**УСЛОВИЕ ЗАДАНИЯ:** Воспроизведите дословно часть отрывка о памяти репрессированных от слов «Но если я не» до слов «в лучшую сторону[55].» включительно.

**ИСХОДНЫЙ ОТРЫВОК:**
Но если я не знаю имени этого неизвестного, но выдающегося автора, я знаю имя того, кто опознал черты лагерного барака на купюре в собственном бумажнике. Это был Юрий Бродский, знаток Соловков, один из тех, кто по­святил годы жизни борьбе за сохранение памяти Соловецкого лагеря от двух видов забвения — советского и церковного. В результате его толкования при­вычное значение массового артефакта радикально изменилось: вместо нацио­налистического самовосхваления мы находим в своих кошельках внятный и уместный знак горя и вины. Философ, сформулировавший теорию речевых актов, назвал свою книгу «Как совершать действия при помощи слов». Про­изведенная Юрием Бродским переинтерпретация 500-рублевой купюры — речевой акт, изменивший реальную жизнь, и, надо сказать, изменивший ее в лучшую сторону[55].

В России, где миллионы остаются непогребенными, а проекты мемориа­лов и музеев по большей части неосуществленными, память о репресси­рованных — репрессированная память — возвращается в необычных, фраг­ментарных и призрачных формах. Эти видения переносят работу горя в пространства, которые не поддаются рациональному пониманию. Люди обычно представляют смерть и мир после нее, смешивая в творческих ком­бинациях живых и мертвых, человека и животных; Михаил Бахтин описал этот метод как «готический реализм»[56]. Привидения, двойники, вампиры и химеры — носители памяти, страха и вины. Иногда эти образы являются, как предпочитал верить Фрейд, из глубин подсознания, но чаще их предостав­ляют нам те продукты высокой и массовой культуры, которые мы выбираем и которые формируют нас. Когда призрачная часть представляет утерянное целое, это кажется жутким. Опыт сверхъестественного метонимичен; он за­висит от потерянных и найденных членов человеческого тела, которые ино­гда автономны, а иногда включены в новые, чудовищные тела. Подобный ме­ханизм «жуткого», впервые описанный Фрейдом в его анализе рассказов Гофмана, работает и на более общем уровне культурных символов. Горе часто выражает себя противоречивыми, произвольными сочетаниями элементов прошлого и настоящего, соединенными в образе или нарративе. В другом ме­сте я назвал подобные конструкции, частые в постсоветской прозе, кино и изобразительном искусстве, «магическим историзмом»[57].

**ЗАПИСАННЫЙ МАТЕРИАЛ:**

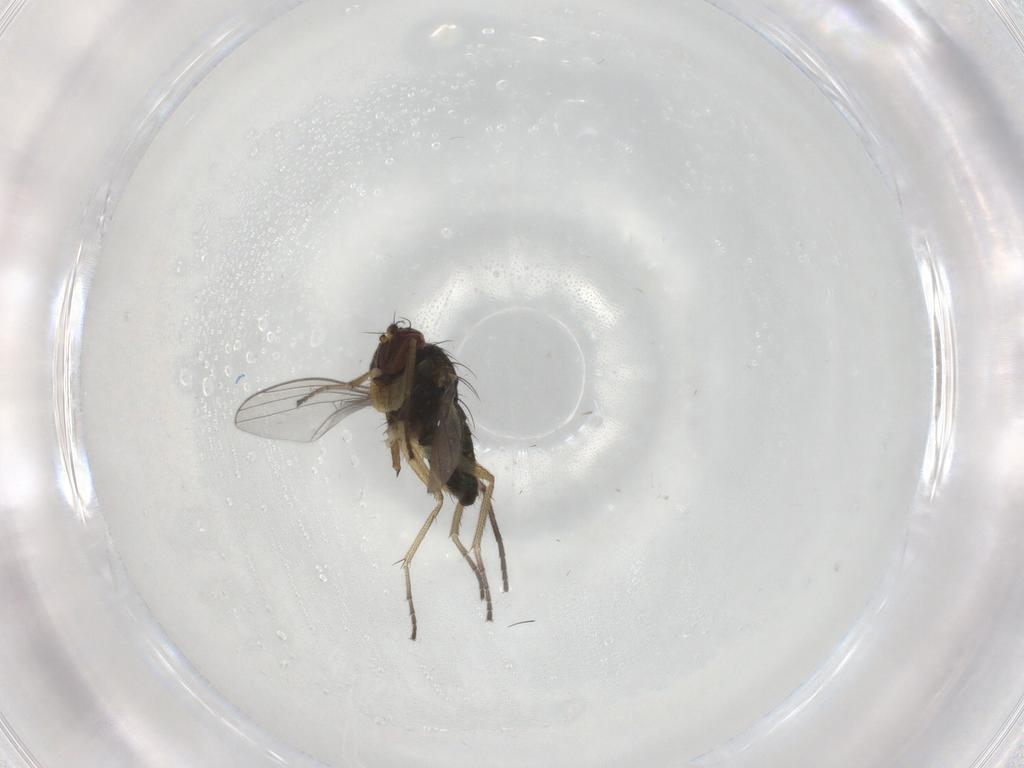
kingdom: Animalia
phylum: Arthropoda
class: Insecta
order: Diptera
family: Sciaridae
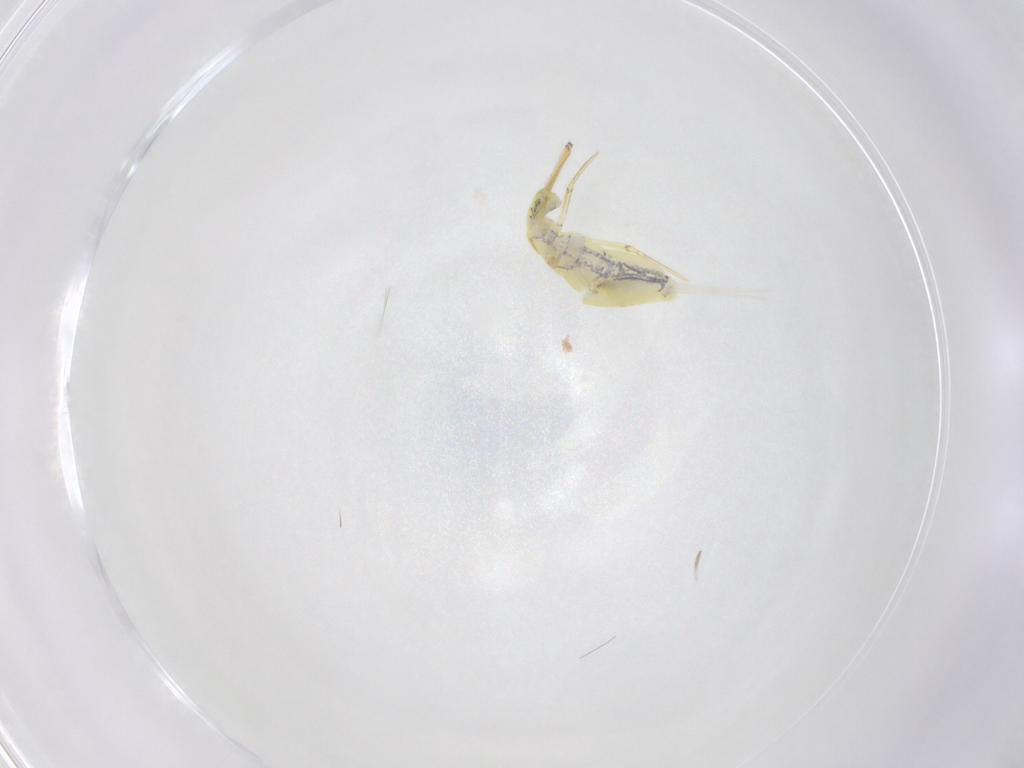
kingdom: Animalia
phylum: Arthropoda
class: Collembola
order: Entomobryomorpha
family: Paronellidae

**РЕШЕНИЕ ЗАДАЧИ:**
Но если я не знаю имени этого неизвестного, но выдающегося автора, я знаю имя того, кто опознал черты лагерного барака на купюре в собственном бумажнике. Это был Юрий Бродский, знаток Соловков, один из тех, кто по­святил годы жизни борьбе за сохранение памяти Соловецкого лагеря от двух видов забвения — советского и церковного. В результате его толкования при­вычное значение массового артефакта радикально изменилось: вместо нацио­налистического самовосхваления мы находим в своих кошельках внятный и уместный знак горя и вины. Философ, сформулировавший теорию речевых актов, назвал свою книгу «Как совершать действия при помощи слов». Про­изведенная Юрием Бродским переинтерпретация 500-рублевой купюры — речевой акт, изменивший реальную жизнь, и, надо сказать, изменивший ее в лучшую сторону[55].